CONFIDENTIALITY. Each party agrees to protect the other party’s confidential information in the same manner as such party protects its own confidential information of substantially similar proprietary value, but in no case less than with reasonable care. Each party agrees that it will use the confidential information of the other party only for the purposes of this Agreement and that it will not divulge, transfer, sell, license, lease, or otherwise disclose or release any such information or documents to third parties.
GOVERNING LAW. This Agreement shall be construed in accordance with, and the rights of the parties shall be governed by, the laws of the State of Iowa, U.S.A., as the same would be applied to transactions between residents thereof but without regard to that state’s conflict of laws principles.
NO WAIVER. No failure by either party to exercise and no delay in exercising any right, power or privilege hereunder will operate as a waiver hereof, nor will any single or partial exercise of any right or privilege hereunder preclude further exercise of the same right or the exercise of any right hereunder. A waiver on one or more occasions of any of the provisions hereof shall not be deemed a continuing one.
LIMITATION OF LIABILITY. TO THE MAXIMUM EXTENT PERMITTED BY APPLICABLE LAW, IN NO EVENT WILL THE TOTAL LIABILITY OF GEONETRIC AND ITS LICENSORS AND SUPPLIERS ARISING OUT OF THIS AGREEMENT EXCEED THE NET AMOUNT GEONETRIC HAS ACTUALLY RECEIVED FROM CLIENT UNDER THIS AGREEMENT. TO THE MAXIMUM EXTENT PERMITTED BY APPLICABLE LAW, GEONETRIC AND ITS LICENSORS AND SUPPLIERS SHALL NOT BE LIABLE FOR ANY LOST PROFITS OR COSTS OF PROCUREMENT OF SUBSTITUTE GOODS OR SERVICES, OR FOR ANY INDIRECT, SPECIAL, INCIDENTAL OR CONSEQUENTIAL DAMAGES, INCLUDING DAMAGES FOR LOST DATA, HOWEVER CAUSED AND UNDER ANY THEORY OF LIABILITY, INCLUDING BUT NOT LIMITED TO CONTRACT, PRODUCTS LIABILITY, STRICT LIABILITY, AND NEGLIGENCE, AND WHETHER OR NOT IT WAS OR SHOULD HAVE BEEN AWARE OR ADVISED OF THE POSSIBILITY OF SUCH DAMAGE. THESE LIMITATIONS SHALL APPLY NOTWITHSTANDING ANY FAILURE OF ESSENTIAL PURPOSE OF ANY LIMITED REMEDY.

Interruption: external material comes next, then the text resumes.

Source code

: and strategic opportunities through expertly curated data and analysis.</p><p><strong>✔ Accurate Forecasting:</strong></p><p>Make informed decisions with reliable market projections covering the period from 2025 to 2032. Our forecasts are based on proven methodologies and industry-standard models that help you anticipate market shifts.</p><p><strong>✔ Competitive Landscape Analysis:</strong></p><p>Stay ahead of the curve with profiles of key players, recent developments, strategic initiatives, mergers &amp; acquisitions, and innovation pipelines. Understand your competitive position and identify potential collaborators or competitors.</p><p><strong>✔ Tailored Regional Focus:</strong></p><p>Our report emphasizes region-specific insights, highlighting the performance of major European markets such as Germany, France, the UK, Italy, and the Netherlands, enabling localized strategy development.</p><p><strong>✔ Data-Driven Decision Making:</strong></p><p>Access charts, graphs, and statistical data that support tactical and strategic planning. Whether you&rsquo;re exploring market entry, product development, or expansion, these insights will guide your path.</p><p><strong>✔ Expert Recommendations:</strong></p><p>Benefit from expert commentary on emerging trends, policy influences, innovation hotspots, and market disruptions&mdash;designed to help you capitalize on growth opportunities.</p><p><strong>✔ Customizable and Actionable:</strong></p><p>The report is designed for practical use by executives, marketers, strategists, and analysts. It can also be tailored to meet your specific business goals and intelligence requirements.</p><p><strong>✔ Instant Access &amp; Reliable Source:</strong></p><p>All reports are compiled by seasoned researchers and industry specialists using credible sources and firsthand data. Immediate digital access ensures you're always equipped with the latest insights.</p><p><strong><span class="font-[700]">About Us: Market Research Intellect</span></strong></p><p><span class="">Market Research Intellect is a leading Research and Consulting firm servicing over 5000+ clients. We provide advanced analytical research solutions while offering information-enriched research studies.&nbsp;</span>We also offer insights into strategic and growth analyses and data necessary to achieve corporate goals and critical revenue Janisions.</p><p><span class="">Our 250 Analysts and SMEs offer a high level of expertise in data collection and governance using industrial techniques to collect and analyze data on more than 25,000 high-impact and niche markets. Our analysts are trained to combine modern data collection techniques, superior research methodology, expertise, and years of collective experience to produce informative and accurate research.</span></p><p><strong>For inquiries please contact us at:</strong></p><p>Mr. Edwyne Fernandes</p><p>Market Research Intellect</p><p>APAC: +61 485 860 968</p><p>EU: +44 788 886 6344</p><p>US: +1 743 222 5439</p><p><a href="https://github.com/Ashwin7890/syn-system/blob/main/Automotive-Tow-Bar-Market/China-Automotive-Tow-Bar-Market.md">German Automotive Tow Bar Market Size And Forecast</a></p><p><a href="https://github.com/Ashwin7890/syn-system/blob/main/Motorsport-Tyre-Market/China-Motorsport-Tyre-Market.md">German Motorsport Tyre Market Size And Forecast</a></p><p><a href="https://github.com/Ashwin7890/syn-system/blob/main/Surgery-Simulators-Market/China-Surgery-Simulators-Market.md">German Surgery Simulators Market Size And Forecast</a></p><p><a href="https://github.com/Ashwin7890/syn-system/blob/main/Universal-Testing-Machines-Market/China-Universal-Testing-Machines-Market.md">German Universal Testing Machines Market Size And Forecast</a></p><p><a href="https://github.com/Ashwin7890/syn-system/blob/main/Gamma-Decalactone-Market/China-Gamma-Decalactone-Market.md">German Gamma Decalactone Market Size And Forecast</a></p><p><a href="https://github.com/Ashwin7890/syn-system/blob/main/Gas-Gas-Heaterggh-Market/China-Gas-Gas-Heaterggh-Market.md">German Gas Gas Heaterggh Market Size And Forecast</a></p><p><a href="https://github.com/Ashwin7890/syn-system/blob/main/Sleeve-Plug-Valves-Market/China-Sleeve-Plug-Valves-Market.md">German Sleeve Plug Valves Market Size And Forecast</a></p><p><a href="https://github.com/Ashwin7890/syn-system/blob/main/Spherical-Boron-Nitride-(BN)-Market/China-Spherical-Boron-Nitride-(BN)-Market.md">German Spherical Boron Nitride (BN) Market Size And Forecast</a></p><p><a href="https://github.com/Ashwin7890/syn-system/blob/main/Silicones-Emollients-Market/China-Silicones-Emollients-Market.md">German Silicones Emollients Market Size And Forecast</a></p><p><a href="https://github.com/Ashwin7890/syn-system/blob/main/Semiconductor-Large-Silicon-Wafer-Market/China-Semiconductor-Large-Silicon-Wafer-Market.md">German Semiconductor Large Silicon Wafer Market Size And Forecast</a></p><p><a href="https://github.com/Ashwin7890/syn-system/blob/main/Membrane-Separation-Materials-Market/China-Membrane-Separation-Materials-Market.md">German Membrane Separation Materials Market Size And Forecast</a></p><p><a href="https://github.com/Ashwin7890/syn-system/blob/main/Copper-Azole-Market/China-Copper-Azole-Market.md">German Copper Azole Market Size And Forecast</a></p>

ENTIRE CONTRACT. These T&Cs and the Agreement shall comprise the exclusive terms, conditions and agreements of the parties respecting sale of Services described herein, and supersede any provisions on the face and reverse side of Client’s agreement or any prior agreement inconsistent with the provisions hereof. Acceptance by Client of such Services covered hereunder shall, absent a contrary agreement in writing signed by Geonetric, constitute acceptance of these T&Cs. The invalidity of the whole or in part of any provisions hereof shall not affect the validly of any other provision. The headings of the sections herein have been inserted for convenience of reference only and shall not affect the interpretation of any the provisions hereof.